Abu Mazen's stance has some internal logic to it, however. Arutz-7's Haggai Huberman reports that Abu Mazen has no interest in strengthening his Hamas enemies, who currently run the Palestinian Authority. (In today's Fatah-Hamas gunfighting in Gaza, a bystander was killed - bringing the total to eight this month - and three men were wounded.)
In any event, efforts are underway by some members of the European Union to find a way to pay the salaries without giving the money to the Hamas-led government. This, despite the fact that the original purpose of the boycott against Hamas was to cause its government to fall. For this reason, the U.S. opposes the initiative.
On the other hand, the Quartet - the United States, European Union, Russia and the United Nations - are still interested in funneling money for "humanitarian purposes" into the Hamas Authority. Israel, for its part, approved 50 million shekels in such aid just yesterday. It is not clear what is included in the "humanitarian" category, however. "If you pay for medicines, does that mean that you also pay the salaries of the PA-employed doctors?" asked Huberman. "And what about education and PA-employed teachers? These issues are still unclear."
In any event, even if a mechanism is found to ensure that no money goes directly to Hamas, there appears to be no similar mechanism to guarantee that Hamas does not use for terrorism the money it saves by not paying salaries.
Huberman notes that the original administration of Judea, Samaria and Gaza was staffed by only 70,000 employees. "Add to that the 20,000 policemen allowed for in the Olso agreements to maintain law and order, and that brings the total to 90,000," Huberman writes. "How and why did this ever climb to 150,000?"

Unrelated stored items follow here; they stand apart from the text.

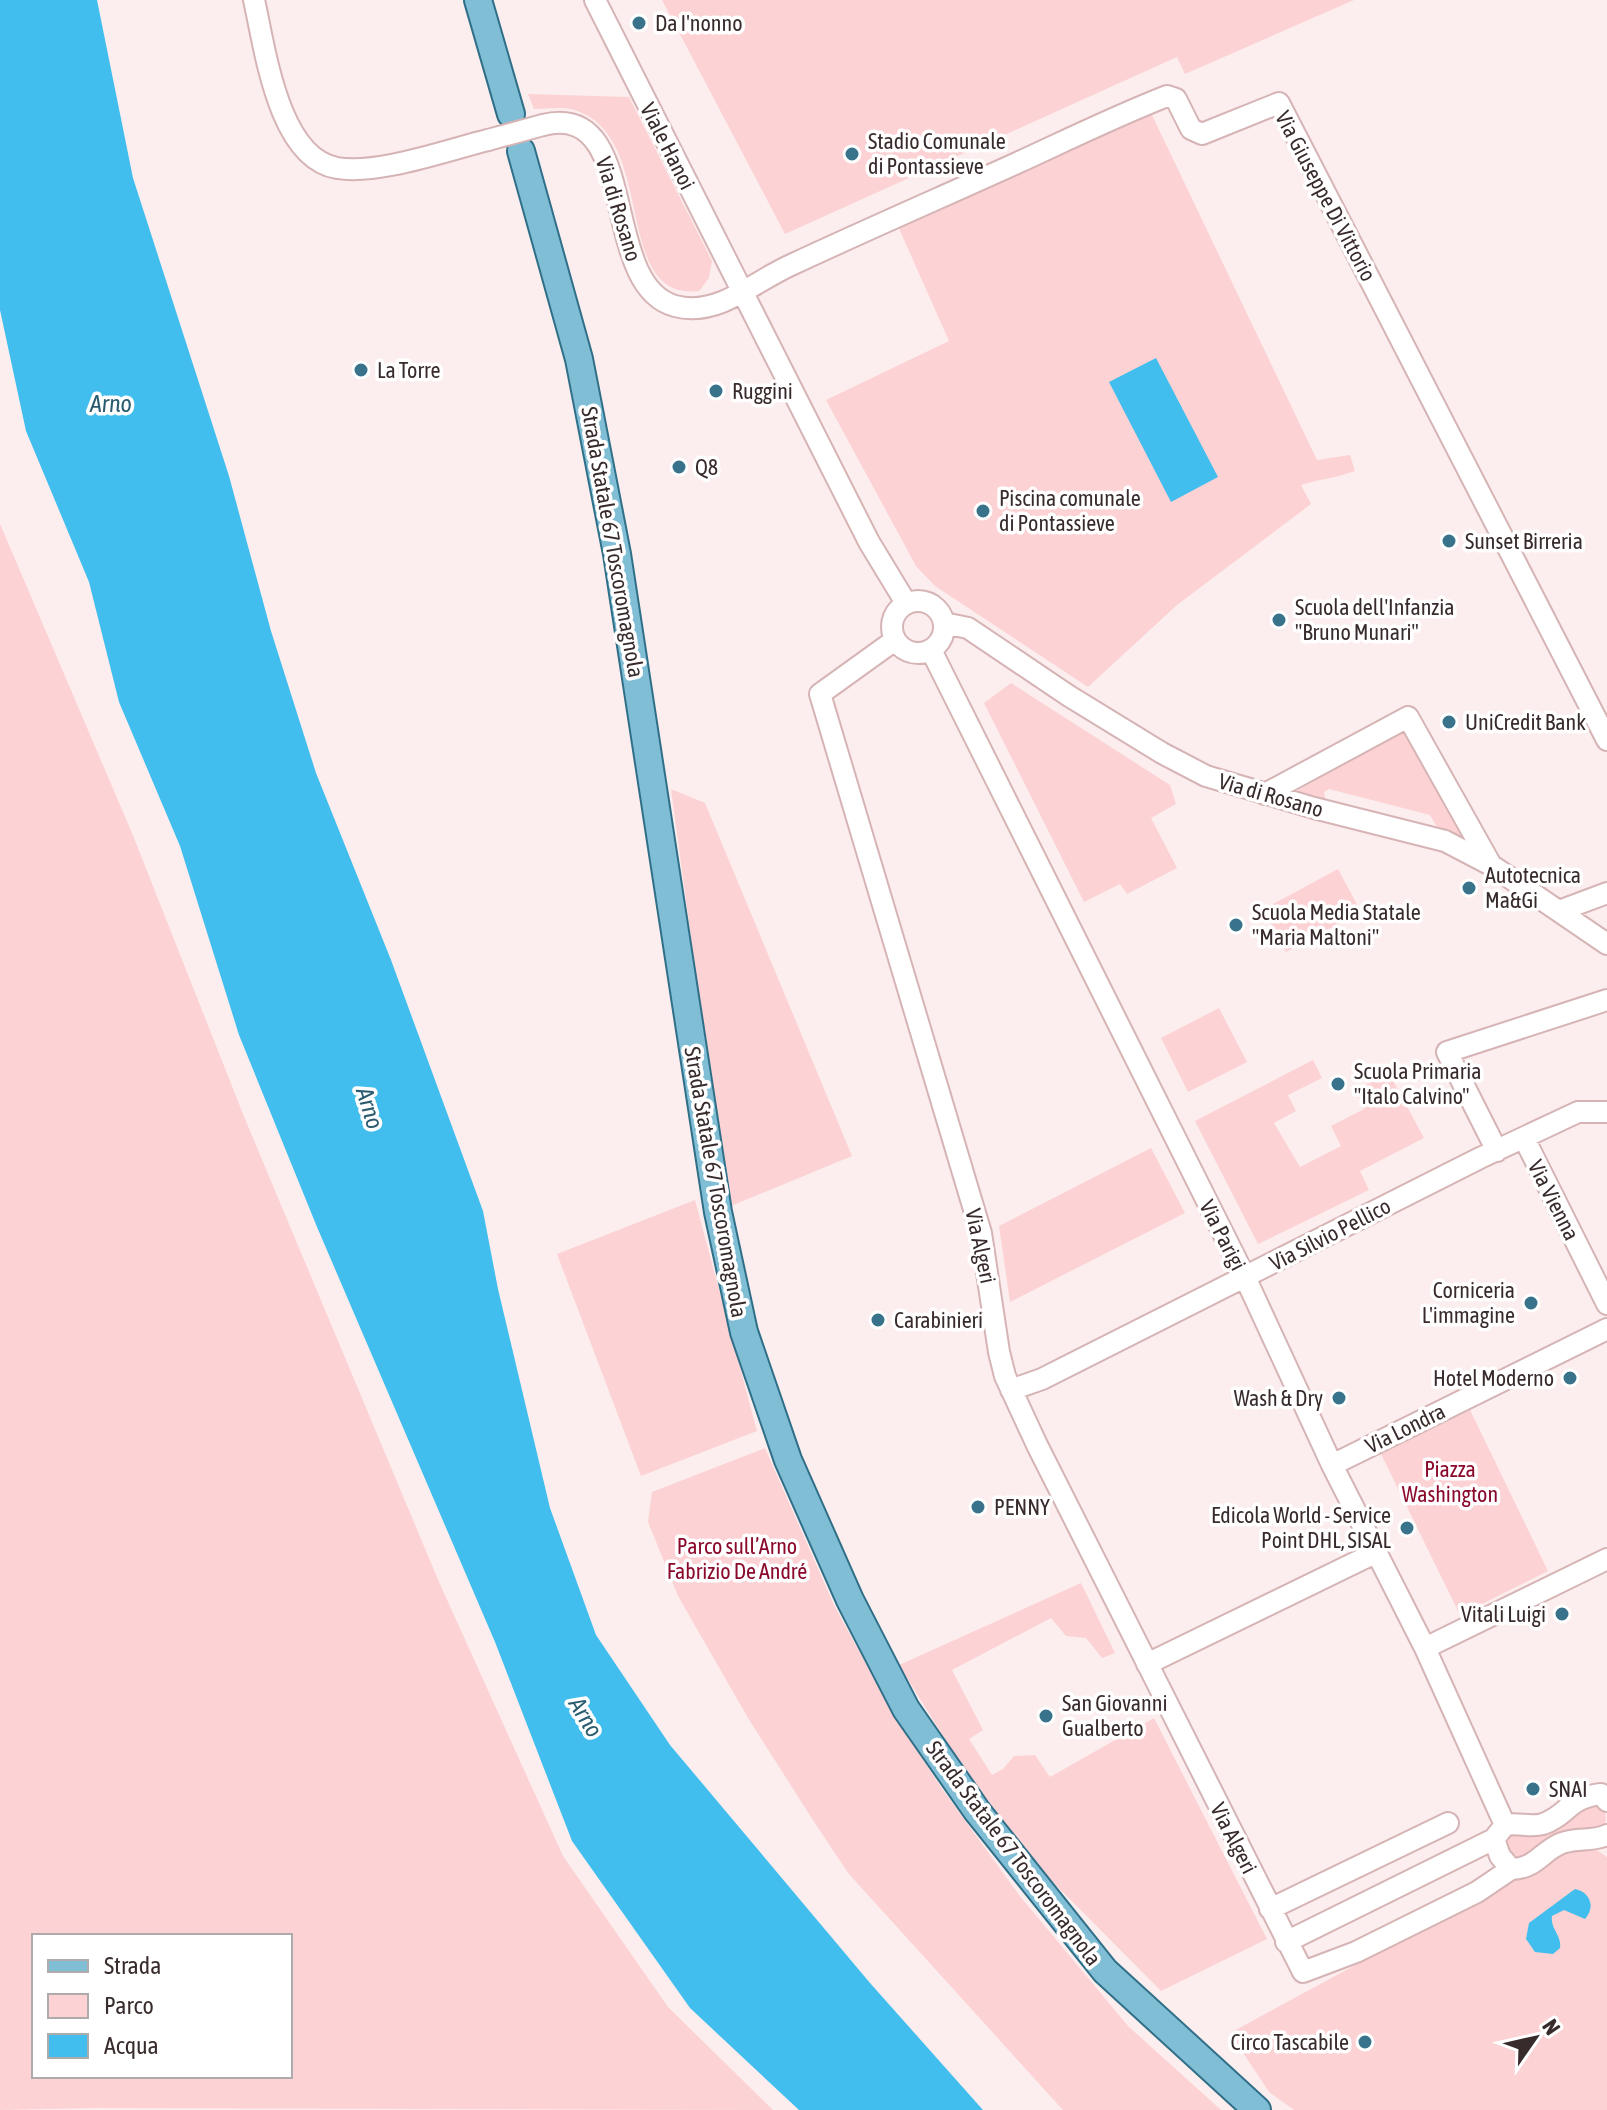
<svg xmlns="http://www.w3.org/2000/svg" width="1607" height="2110" viewBox="0 0 1607 2110" font-family="'Asap Condensed',sans-serif">
<rect width="100%" height="100%" fill="#fceeee"/>
<path fill="#fcd2d4" fill-rule="evenodd" d="M662,0H1354L1185,74L1177,57L785,234Z
M528,94L629,97L712,261L709,278L699,291C609,302 661,132 571,109C560,107 545,109 534,109Z
M1151,113L1317,460L1350,455L1355,471C1337,478 1319,479 1301,485L1311,504L1177,605L1088,687L935,586L916,566L826,400L949,341L897,224Z
M0,524L132,833L245,1119L439,1582L563,1856L668,2007L773,2110L96,2108L0,2110ZM34,1936H290V2076H34Z
M1011,683L1170,785L1176,804L1151,818L1177,868L1127,894L1120,884L1084,902L984,703Z
M1406,730L1462,836L1438,829L1430,815L1329,789L1324,792L1326,803L1293,793Z
M671,789L705,803L852,1156L731,1206L709,1071Z
M1338,869L1361,912L1286,952L1264,909Z
M1219,1008L1247,1062L1188,1092L1161,1038Z
M1313,1060L1322,1078L1288,1095L1296,1111L1274,1123L1300,1167L1341,1146L1331,1126L1364,1109L1355,1090L1389,1073L1424,1138L1360,1171L1369,1190L1258,1244L1195,1121Z
M1151,1148L1185,1213L1010,1302L999,1226Z
M695,1200L757,1431L641,1476L557,1254Z
M1470,1410L1548,1571L1460,1615L1381,1454Z
M765,1448L834,1605L892,1712L940,1786L1019,1895L1128,2026L1221,2110H1063L848,1873L811,1817L748,1718L678,1596L648,1522L652,1492Z
M1081,1583L1115,1653L1102,1658L1086,1638L1066,1636L1051,1618L952,1670L983,1730L969,1739L992,1775L1003,1769L1014,1756L1035,1755L1050,1777L1154,1718L1267,1939L1161,1991L1042,1871L966,1773L899,1665Z
M1597,1804L1605,1811C1606,1818 1607,1824 1601,1828C1597,1831 1569,1830 1558,1834C1542,1840 1536,1852 1523,1861L1512,1858L1504,1845L1512,1834Z
M1589,1845L1607,1857V2110H1294L1269,2092L1230,2033L1564,1852Z"/>
<path fill="#41beed" d="M0,0H97L133,178L229,476L271,631L316,773L391,960L483,1211L498,1289L550,1508L596,1635L670,1745L870,1983L983,2110H799L690,2008L572,1841L495,1642L317,1227L239,1035L180,846L119,702L89,582L26,431L0,310Z
M1156,358L1218,477L1171,502L1109,382Z
M1575,1889C1590,1892 1596,1907 1585,1919L1564,1910L1552,1916C1550,1929 1562,1935 1560,1948L1553,1954L1535,1952L1526,1939L1529,1923Z"/>
<g fill="none" stroke-linecap="round" stroke-linejoin="round">
<defs>
<path id="minor" d="M254,0C265,48 278,158 337,168C378,175 447,150 488,140
M595,0L869,542L906,603
M543,125C642,101 598,285 675,306C690,310 707,308 722,302C746,292 767,276 791,265C866,230 942,197 1017,163C1067,140 1116,116 1167,96L1176,99L1191,129L1202,134L1279,103L1607,740
M892 627a26 26 0 1 1 52 0a26 26 0 1 1-52 0Z
M944,623L968,628L1069,696L1162,753L1206,776L1314,808L1445,841L1491,865L1607,944
M895,640L820,694L981,1233L999,1352L1005,1376L1037,1445L1303,1972L1356,1952L1477,1892L1511,1869
M931,650L1245,1277L1332,1465L1425,1648L1505,1825
M1265,794L1408,717L1491,865
M1559,911L1607,893
M1524,1138L1607,1304
M1497,1151L1447,1052L1607,1000
M1011,1390L1042,1379L1480,1158L1578,1112H1607
M1332,1465L1607,1329
M1425,1648L1607,1559
M1147,1664L1377,1552
M1607,1801L1601,1794C1567,1798 1569,1815 1543,1824C1530,1828 1519,1822 1505,1825L1494,1839L1500,1856L1511,1869C1536,1869 1541,1851 1562,1843C1578,1837 1592,1842 1607,1835
M1270,1909L1448,1823
M1286,1942L1494,1839"/>
<path id="major" d="M478,0L511,114
M521,151L579,359L617,554L718,1212L744,1332L788,1460L850,1600L906,1709L977,1811L1105,1971L1257,2110"/>
</defs>
<use href="#minor" stroke="#d6b4b5" stroke-width="24"/>
<use href="#major" stroke="#306f88" stroke-width="30"/>
<use href="#minor" stroke="#fff" stroke-width="20"/>
<use href="#major" stroke="#80bed6" stroke-width="26"/>
<defs>
<path id="minor-bridge" d="M488,140L543,125"/>
</defs>
<use href="#minor-bridge" stroke="#d6b4b5" stroke-width="24" stroke-linecap="butt"/>
<use href="#minor-bridge" stroke="#fff" stroke-width="20"/>
</g>
<g fill="#38728b" stroke="#fff" stroke-width="3">
<circle cx="639" cy="23" r="8"/>
<circle cx="852" cy="154" r="8"/>
<circle cx="361" cy="370" r="8"/>
<circle cx="716" cy="391" r="8"/>
<circle cx="679" cy="467" r="8"/>
<circle cx="983" cy="511" r="8"/>
<circle cx="1449" cy="541" r="8"/>
<circle cx="1279" cy="620" r="8"/>
<circle cx="1449" cy="722" r="8"/>
<circle cx="1469" cy="888" r="8"/>
<circle cx="1236" cy="925" r="8"/>
<circle cx="1338" cy="1084" r="8"/>
<circle cx="1531" cy="1303" r="8"/>
<circle cx="878" cy="1320" r="8"/>
<circle cx="1570" cy="1378" r="8"/>
<circle cx="1339" cy="1398" r="8"/>
<circle cx="978" cy="1507" r="8"/>
<circle cx="1407" cy="1528" r="8"/>
<circle cx="1562" cy="1614" r="8"/>
<circle cx="1046" cy="1716" r="8"/>
<circle cx="1533" cy="1789" r="8"/>
<circle cx="1365" cy="2042" r="8"/>
</g>
<g text-anchor="middle" dominant-baseline="central" stroke-width="7" stroke-linejoin="round" paint-order="stroke">
<g font-size="22" fill="#382b2c" stroke="#fff" text-anchor="start">
<text x="655" y="23">Da I'nonno</text>
<text x="868" y="141">Stadio Comunale<tspan x="868" dy="25">di Pontassieve</tspan></text>
<text x="377" y="370">La Torre</text>
<text x="732" y="391">Ruggini</text>
<text x="695" y="467">Q8</text>
<text x="999" y="498">Piscina comunale<tspan x="999" dy="25">di Pontassieve</tspan></text>
<text x="1465" y="541">Sunset Birreria</text>
<text x="1295" y="607">Scuola dell'Infanzia<tspan x="1295" dy="25">"Bruno Munari"</tspan></text>
<text x="1465" y="722">UniCredit Bank</text>
<text x="1485" y="875">Autotecnica<tspan x="1485" dy="25">Ma&amp;Gi</tspan></text>
<text x="1252" y="912">Scuola Media Statale<tspan x="1252" dy="25">"Maria Maltoni"</tspan></text>
<text x="1354" y="1071">Scuola Primaria<tspan x="1354" dy="25">"Italo Calvino"</tspan></text>
<text x="1515" y="1290" text-anchor="end">Corniceria<tspan x="1515" dy="25">L'immagine</tspan></text>
<text x="894" y="1320">Carabinieri</text>
<text x="1554" y="1378" text-anchor="end">Hotel Moderno</text>
<text x="1323" y="1398" text-anchor="end">Wash &amp; Dry</text>
<text x="994" y="1507">PENNY</text>
<text x="1391" y="1515" text-anchor="end">Edicola World - Service<tspan x="1391" dy="25">Point DHL, SISAL</tspan></text>
<text x="1546" y="1614" text-anchor="end">Vitali Luigi</text>
<text x="1062" y="1703">San Giovanni<tspan x="1062" dy="25">Gualberto</tspan></text>
<text x="1549" y="1789">SNAI</text>
<text x="1349" y="2042" text-anchor="end">Circo Tascabile</text>
</g>
<g font-size="22" fill="#382b2c" stroke="#fff">
<text transform="translate(668 146) rotate(63)">Viale Hanoi</text>
<text transform="translate(1326 196) rotate(62)">Via Giuseppe Di Vittorio</text>
<text transform="translate(619 209) rotate(73)">Via di Rosano</text>
<text transform="translate(613 542) rotate(80)">Strada Statale 67 Toscoromagnola</text>
<text transform="translate(1271 795) rotate(16)">Via di Rosano</text>
<text transform="translate(716 1182) rotate(80)">Strada Statale 67 Toscoromagnola</text>
<text transform="translate(1554 1200) rotate(63)">Via Vienna</text>
<text transform="translate(1330 1234) rotate(-27)">Via Silvio Pellico</text>
<text transform="translate(1223 1235) rotate(63)">Via Parigi</text>
<text transform="translate(981 1246) rotate(78)">Via Algeri</text>
<text transform="translate(1405 1428) rotate(-26)">Via Londra</text>
<text transform="translate(1234 1838) rotate(63)">Via Algeri</text>
<text transform="translate(1014 1853) rotate(53)">Strada Statale 67 Toscoromagnola</text>
</g>
<g font-size="22" fill="#8a092b" stroke="#fff">
<text x="1450" y="1469">Piazza<tspan x="1450" dy="25">Washington</tspan></text>
<text x="737" y="1546">Parco sull’Arno<tspan x="737" dy="25">Fabrizio De André</tspan></text>
</g>
<g font-size="24" font-style="italic" fill="#2a5b6f" stroke="#fff">
<text x="111" y="403">Arno</text>
<text transform="translate(370 1108) rotate(73)">Arno</text>
<text transform="translate(586 1717) rotate(59)">Arno</text>
</g>
</g>
<rect x="32" y="1934" width="260" height="144" fill="#ffffff" stroke="#afaaab" stroke-width="2"/>
<rect x="48" y="1960" width="40" height="12" fill="#80bed6" stroke="#afaaab" stroke-width="2"/>
<text x="104" y="1974" font-size="24" fill="#382b2c">Strada</text>
<rect x="48" y="1994" width="40" height="24" fill="#fcd2d4" stroke="#afaaab" stroke-width="2"/>
<text x="104" y="2014" font-size="24" fill="#382b2c">Parco</text>
<rect x="48" y="2034" width="40" height="24" fill="#41beed" stroke="#afaaab" stroke-width="2"/>
<text x="104" y="2054" font-size="24" fill="#382b2c">Acqua</text>
<g transform="translate(1535 2038) rotate(56)" stroke="#ffffff" stroke-width="6" paint-order="stroke">
<path d="M0-6L14 30L0 20L-14 30Z" fill="#382b2c"/>
<text y="-12" font-size="22" font-weight="bold" text-anchor="middle" fill="#382b2c">N</text>
</g>
</svg>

In a related item, an article entitled "Canadian Funding Misused by PA" was published this week on the PMW (Palestinian Media Watch) site. PMW's Itamar Marcus and Barbara Crook, citing the PA's official newspaper, report on an event promoting the Arabs' so-called Right of Return - and which was part of a project funded by the Canadian International Development Agency.
Marcus and Crook write that the term 'Right of Return' is the PA's "claim to the 'right' to resettle in Israel millions of Arabs who are now living in refugee camps. In recent years, the term has been commonly used as the politically correct way of packaging the call for Israel's destruction under the guise of a humanitarian issue. While CIDA and other international donors are trying to support progressive projects in the Palestinian Authority, this is yet another example of money from well-intentioned donor countries being used for projects that are political and that actually prevent reconciliation with Israel."
In other PA news, just over a third of Arab residents of Judea, Samaria and Gaza say they have considered or are considering moving out. The poll was carried out at the end of April. The main reason stated by those who considered leaving is the poor economic situation. Over half the respondents feel that Hamas prime minister Ismail Haniye has not formulated a plan to deal with the economic crisis. 58% said their personal financial situation is bad.
Sderot is a Settlement, Ashkelon is Under Conquest
A report from the official PA daily Al Hayat Al-Jadeeda barely recognizes Israel's presence. A recent report in the paper, as first brought to light by Palestinian Media Watch, boasts of a Kassam attack in the following language:
"The Shahid Ahmed Abu Al-Arish Brigades... announced yesterday their responsibility for the bombardment of targets of the conquest in the city of Al-Majdal [Ashkelon - ed.] which was conquered in 1948, and of the settlement Sderot, with five rockets."